Les collectivités locales gardent sur l'estomac le deuxième dividende numérique (bande des 700 MHz) qui vient d'être attribué. « Elles ne peuvent que regretter que les licences n'aient pas, comme initialement prévu, permis une accélération des obligations de couverture en 4G, écrit l'Avicca. Et non seulement elles ne touchent rien du dividende numérique, mais certaines qui ont financé des émetteurs TNT vont avoir des frais liés à la libération de la bande 700 MHz, que pour le moment l'État refuse de couvrir. »
(*) L'Avicca est une association de collectivités locales spécialisée sur le numérique regroupant 38 villes, 92 intercommunalités et syndicats de communes, 91 structures départementales et 26 régionales, la Firip, côté industriels réunit 150 entreprises déployant les réseaux d'initiative publique.
(**) L'Avicca et la Firip ont publié un texte commun, avec le raisonnement suivant : « Avec des tarifs d'accès au réseau allant jusqu'à 26 € HT/mois (31,20 € TTC) pour les fournisseurs de services, suivant les premières hypothèses de l'ARCEP, auxquels s'ajoutent leurs propres coûts (box, contenus audiovisuels, commercialisation...), il est impossible de bâtir des offres de détail attractives.
La fixation administrative de prix élevés, largement supérieurs à ceux des réseaux aujourd'hui en exploitation, aurait plusieurs conséquences très négatives :
augmenter les prix des abonnements, par répercussion de l'augmentation des tarifs de gros. Les habitants et professionnels des zones rurales devraient payer plus cher leurs services qu'en zone urbaine ;
diminuer l'attractivité des offres, donc la dynamique commerciale et la rentabilité des investissements ;
freiner l'innovation avec l'émergence de nouveaux acteurs, que ce soit dans le domaine des services de contenus ou dans celui des objets connectés et des applications des territoires intelligents.

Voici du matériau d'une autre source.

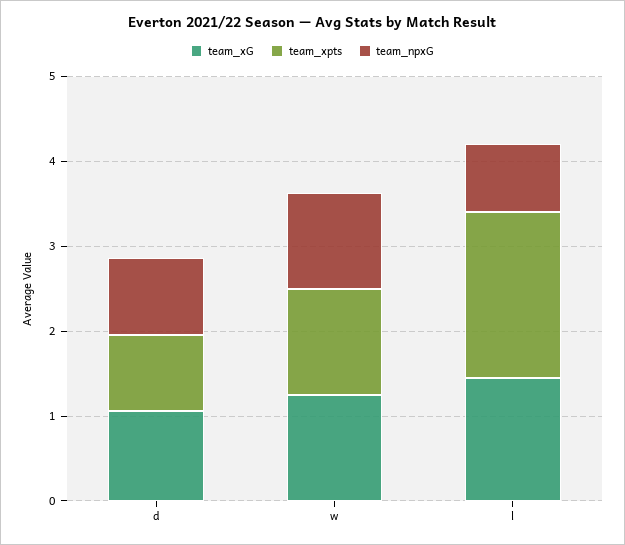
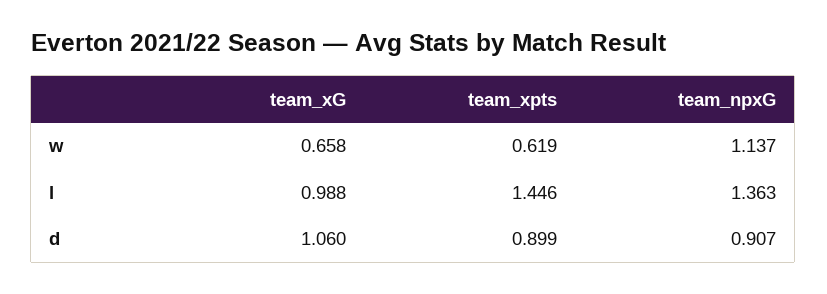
  {
    "team_xG": {
      "d": 1.06,
-     "w": 1.2,
+     "w": 0.658,
-     "l": 1.4
+     "l": 0.988
    },
    "team_xpts": {
      "d": 0.899,
-     "w": 1.2,
+     "w": 0.619,
-     "l": 2
+     "l": 1.446
    },
    "team_npxG": {
      "d": 0.907,
      "w": 1.137,
-     "l": 0.8
+     "l": 1.363
    }
  }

Force est de constater, qu'aujourd'hui, les quatre grands opérateurs privilégient encore largement les zones urbaines les plus denses et les investissements sur leurs propres réseaux. Demain, sans modification des propositions soumises à consultation, ils seraient en mesure d'exercer une pression structurelle forte sur toute l'économie des réseaux publics. »
En illustration : Les collectivités locales engagés dans les RIP (à droite) se retrouvent dans une position délicate, une partie de celle concernés par les réseaux conventionnés déplorent des engagements non tenus.